1. Create AWS account and fill the `dwh.cfg` file with necessary details
2. Use the data in the `data` folder and upload them into S3 bucket using the `create_resources.py` file
3. Copy the `dag` , `emr_bootstrap` folder and `plugins` folder to your `AIRFLOW` directory
4. Once the data is in place run the `capstone_meta_data_dag` to fill up a new S3 bucket which is used as a **`staging area`**
5. Run the `capstone_immigration_dag` to fill up the data lake in S3 with the SAS data
6. Run the `capstone_dwh_dag` to fill up the DWH in redshift

### Step 4: Run Pipelines to Model the Data 
#### 4.1 Create the data model
Build the data pipelines to create the data model.

**Note: All the codes are available in the dags folder** 

#### 4.1.1 capstone_meta_data_dag 

**Note:** Run when the data is refreshed not needed to run every day, can be monthly or by trigger
**Action:** Uses the Data stored in a S3 bucket and performs all the regex operations for the I94 Labels data and other transforms needed for other data and stores the data in parquet format in a different S3 bucket which is used as staging area

![meta_data_dag](./AWS_Help/metadata_dag.PNG)


#### 4.1.2 capstone_immigration_dag 

**Note:** Run when the data is added monthly can be daily if the data is provided daily
**Action:** Uses the SAS Data stored in a S3 bucket and performs all the transforms needed for the data and stores it in parquet format in a different S3 bucket which is used as staging area

![meta_data_dag](./AWS_Help/immigration_data_transform.png)


#### 4.1.3 capstone_DWH_dag 

**Note:** Run when the data is added monthly can be daily if the data is provided daily
**Action:** Uses the SAS Data and other meta data stored in a staging S3 bucket and performs copy operations to AWS redshift and the data model is contrained accordingly

![meta_data_dag](./AWS_Help/dwh_dag.png)

#### 4.2 Data Quality Checks

From the data model it can be observed that the DWH tables have key constraints defined accordingly with data type and primary key when needed

Data Quality checks were included:
 * Integrity constraints on the relational database (e.g., unique key, data type, etc.)
 * Unit tests for the scripts to ensure they are doing the right thing
 * Source/Count checks to ensure completeness

#### 4.3 Data dictionary 
Create a data dictionary for your data model.
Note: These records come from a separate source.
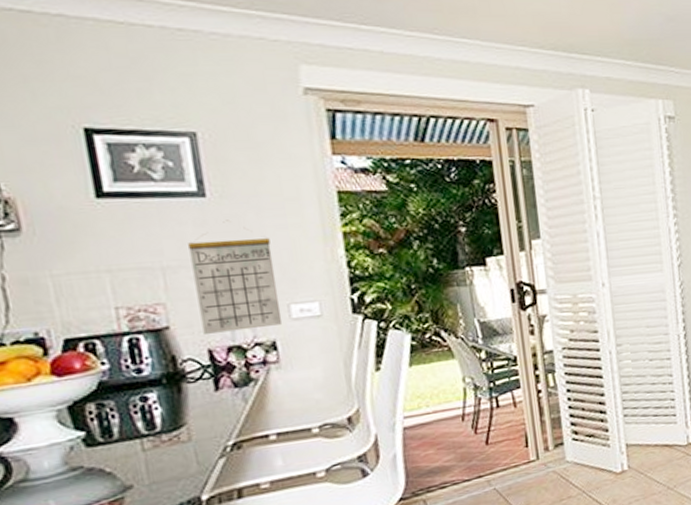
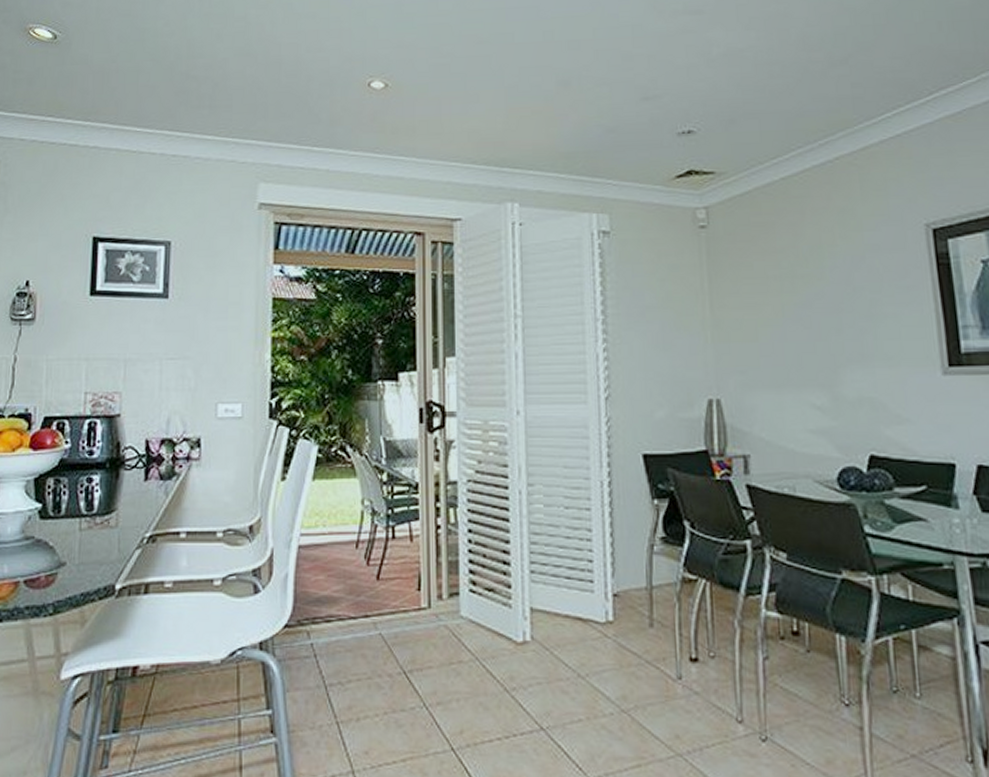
calendar: present [188,220,283,334] -> none [145,320,211,425]

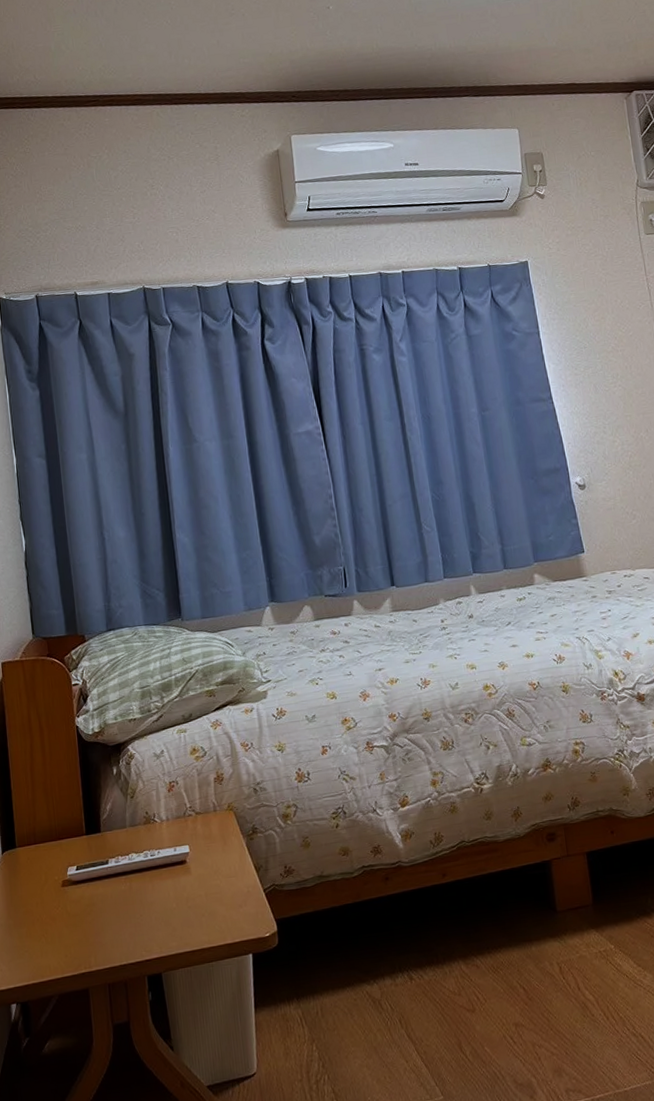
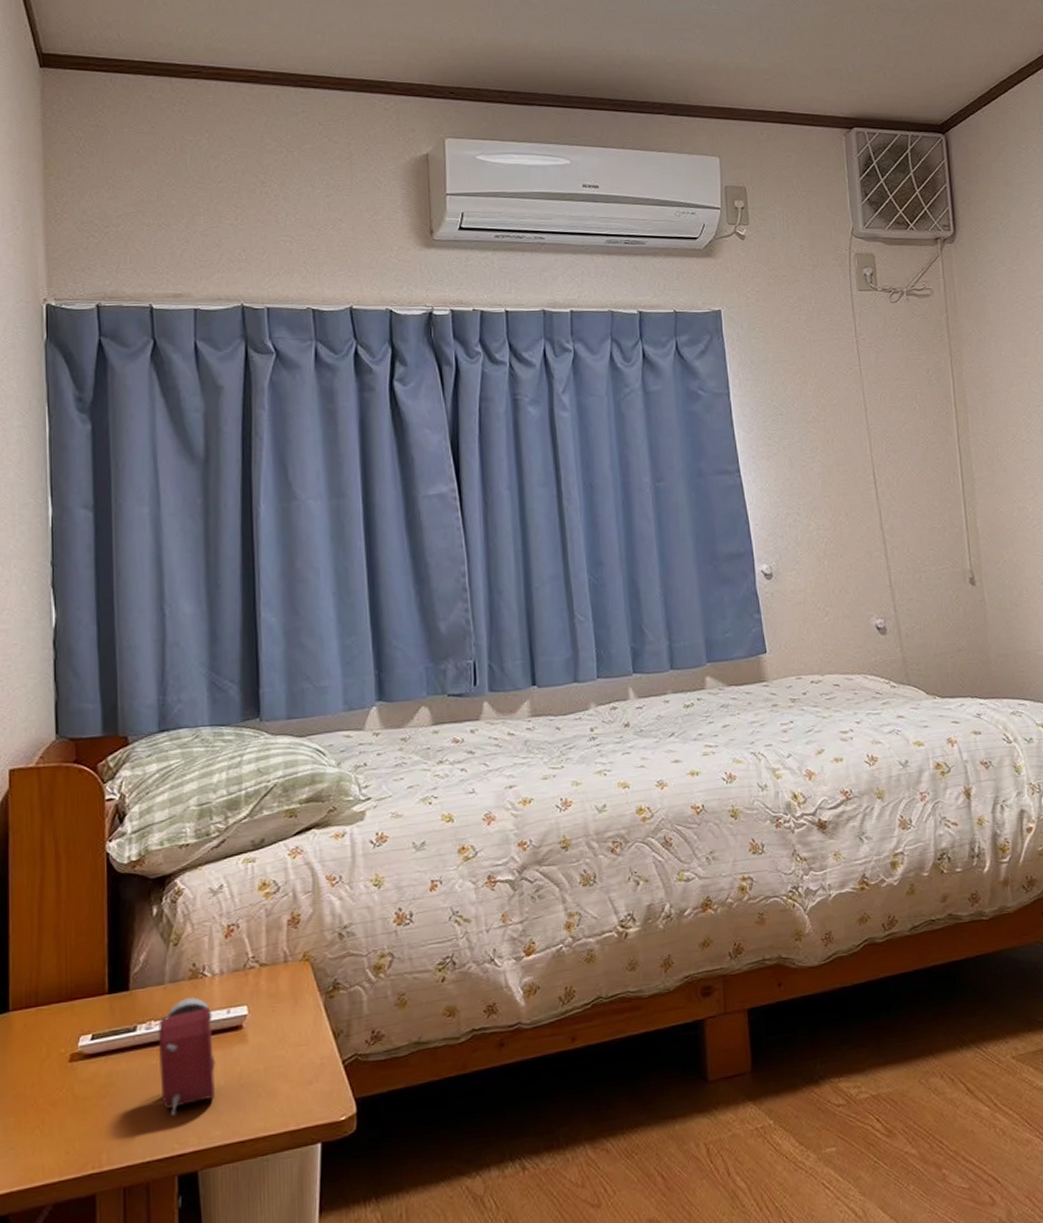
alarm clock: none [124,838,171,930] -> present [157,997,216,1116]

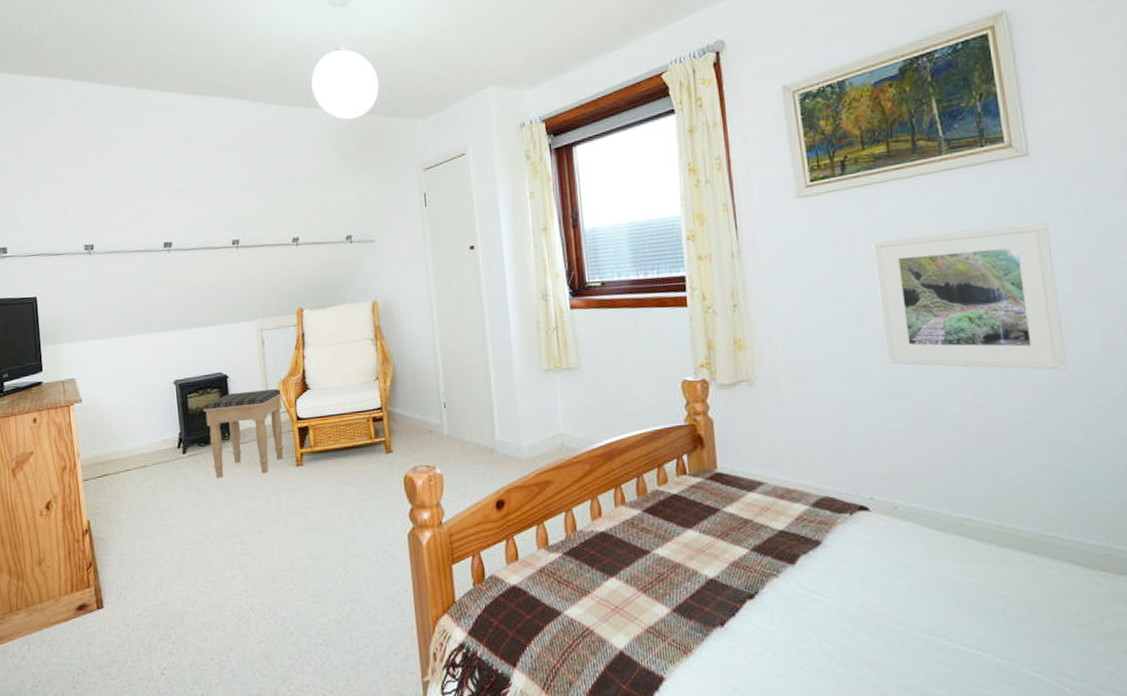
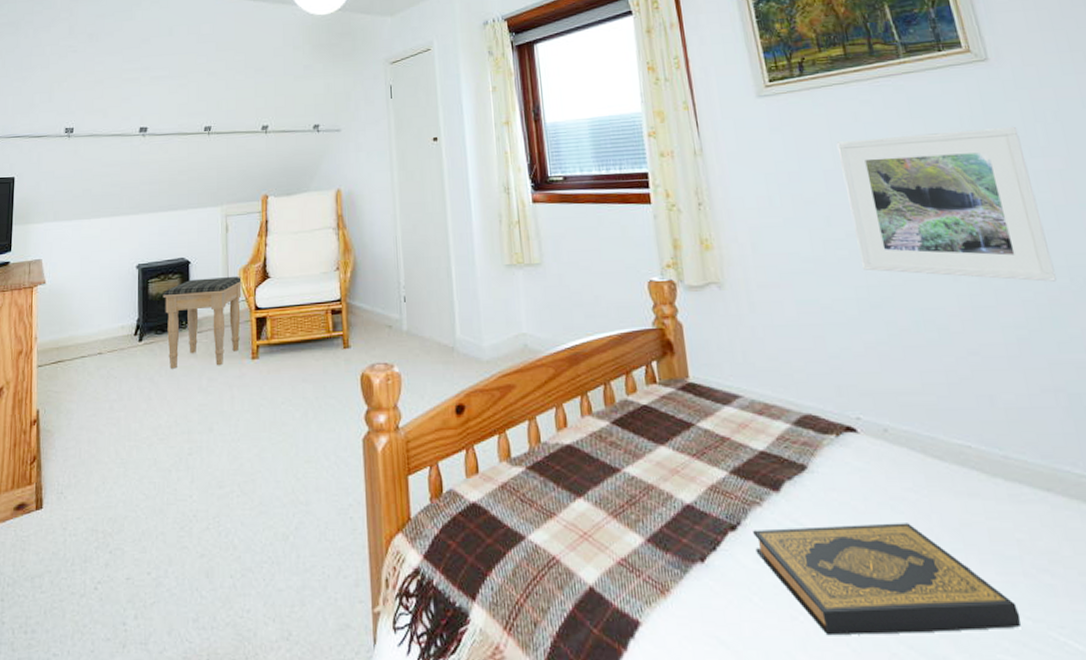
hardback book: none [769,586,998,681] -> present [753,523,1021,636]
For each field, provide a brief description of what the data is and where it came from. You can include the data dictionary in the notebook or in a separate file.
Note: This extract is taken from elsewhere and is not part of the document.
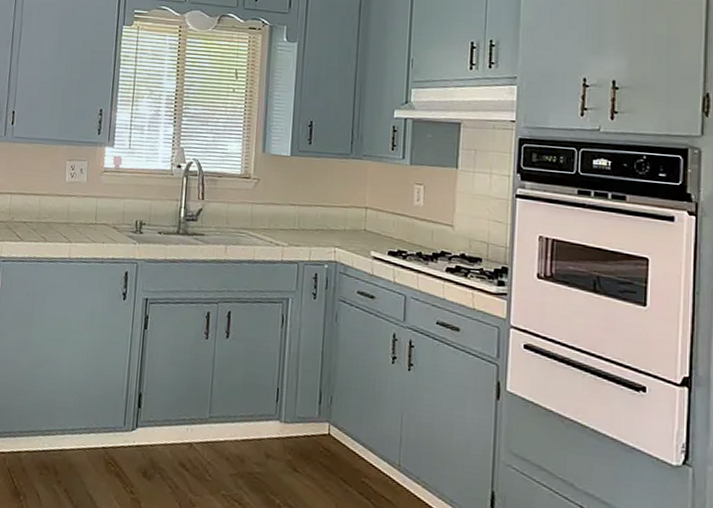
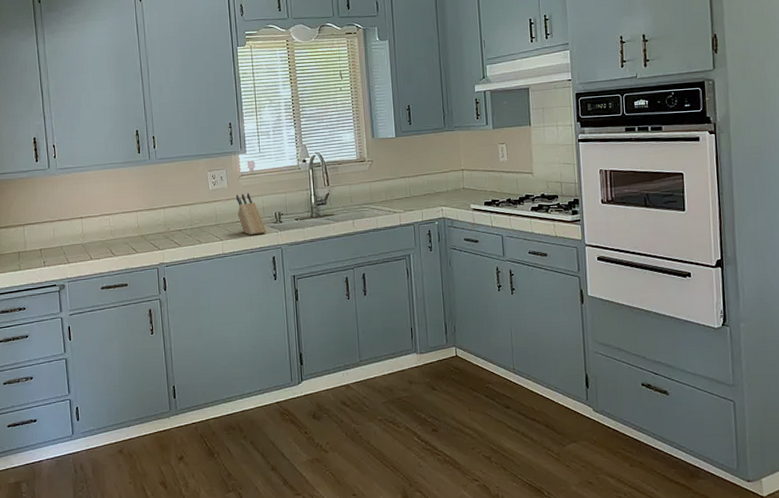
knife block: none [93,192,123,243] -> present [235,193,266,235]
#### Step 5: Complete Project Write Up
* Clearly state the rationale for the choice of tools and technologies for the project.
* Propose how often the data should be updated and why.
* Write a description of how you would approach the problem differently under the following scenarios:
 * The data was increased by 100x.
 * The data populates a dashboard that must be updated on a daily basis by 7am every day.
 * The database needed to be accessed by 100+ people.

#### Extras

##### move files to S3

In [None]:
import configparser
import boto3
import pandas as pd
from io import StringIO

config = configparser.ConfigParser()
config.read('./dwh.cfg')

AWS_ACCESS_KEY = config.get('AWS', 'AWS_KEY_ID')
AWS_SECRET = config.get('AWS','AWS_SECRET')
AWS_REGION = config.get('AWS','REGION')
S3_BUCKET = config.get('S3','BUCKET_NAME')

In [None]:
s3 = boto3.resource('s3',region_name=AWS_REGION,
                    aws_access_key_id=AWS_ACCESS_KEY,
                    aws_secret_access_key=AWS_SECRET)

In [None]:
csv_buffer = StringIO()
df_airports = pd.read_csv('airport-codes_csv.csv')
df_airports.to_csv(csv_buffer)
s3.Object(S3_BUCKET,'airport_codes/airport-codes_csv.csv').put(Body=csv_buffer.getvalue())

In [None]:
df_demographics = pd.read_csv('us-cities-demographics.csv')
df_demographics.to_csv(csv_buffer)
s3.Object(S3_BUCKET,'us-demographics/us-cities-demographics.csv').put(Body=csv_buffer.getvalue())

In [None]:
out_buffer = BytesIO()
df_i94.to_parquet(out_buffer, index=False)